In February, the governor will submit his proposed budget to the legislature, which will hold hearings throughout February and March with various stakeholders, including the leaders of the state-related schools. The deadline to pass the budget is June 30, although lawmakers have sometimes failed to finish by that date, including this year.

The state-related universities are not funded through the omnibus budget bill. Instead, the legislature usually passes four separate funding bills — one for each institution. This year, though, the four were included in one bill, as part of an attempt to fight off efforts by conservative lawmakers to cut Pitt’s funding because of research done here using fetal tissues and other hot-button right wing issues, such as free speech on campus, classes on diversity and race, and vaccine mandates.

Penn State goes for big money

Pitt’s budget request pales in comparison to that sought by the largest state-related university — Penn State. The school’s Board of Trustees voted in September to request a 47.6 percent, or $115.2 million, increase in funding from the state. The money Penn State gets from the state goes toward lowering tuition for in-state students, just like it does at Pitt.

Penn State said in making the request that its per-student funding is lower than the other public institutions in the state and far below the national average. Penn State received $242.1 million from the state for 2022-23, before the extra pandemic-related funds. With about 43,000 undergraduates from Pennsylvania, that works out to about $5,600 per student.

Pitt, which received $151.5 million from the state, had 16,743 in-state undergrads in fall 2021, which equals $9,049 per student.

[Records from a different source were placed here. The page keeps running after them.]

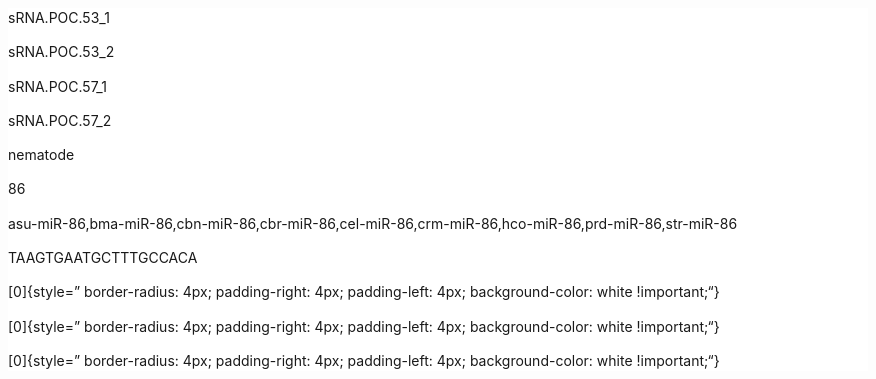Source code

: </th>
<th style="text-align:left;position: sticky; top:0; background-color: #FFFFFF;">

sRNA.POC.53_1

</th>
<th style="text-align:left;position: sticky; top:0; background-color: #FFFFFF;">

sRNA.POC.53_2

</th>
<th style="text-align:left;position: sticky; top:0; background-color: #FFFFFF;">

sRNA.POC.57_1

</th>
<th style="text-align:left;position: sticky; top:0; background-color: #FFFFFF;">

sRNA.POC.57_2

</th>
</tr>
</thead>
<tbody>
<tr>
<td style="text-align:left;">

nematode

</td>
<td style="text-align:right;">

86

</td>
<td style="text-align:left;">

asu-miR-86,bma-miR-86,cbn-miR-86,cbr-miR-86,cel-miR-86,crm-miR-86,hco-miR-86,prd-miR-86,str-miR-86

</td>
<td style="text-align:left;">

TAAGTGAATGCTTTGCCACA

</td>
<td style="text-align:left;">

\[0\]{style=” border-radius: 4px; padding-right: 4px; padding-left: 4px;
background-color: white !important;“}

</td>
<td style="text-align:left;">

\[0\]{style=” border-radius: 4px; padding-right: 4px; padding-left: 4px;
background-color: white !important;“}

</td>
<td style="text-align:left;">

\[0\]{style=” border-radius: 4px; padding-right: 4px; padding-left: 4px;
background-color: white !important;“}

Temple University receives $8,275 per Pennsylvania resident undergraduate student, the Pennsylvania State System of Higher Education receives funding of $8,378 per in-state undergraduate, according to figures collected by Penn State.

Penn State President Neeli Bendapudi, who started at the school in May, said in an announcement: “As Pennsylvania’s only land-grant university, we feel strongly that Penn State students and their families deserve as much funding per student as the other state-related universities in Pennsylvania. To support our students at a lower funding level than those at other institutions impacts our ability to maintain access to and affordability of a world-class Penn State degree for all qualified Pennsylvanians.”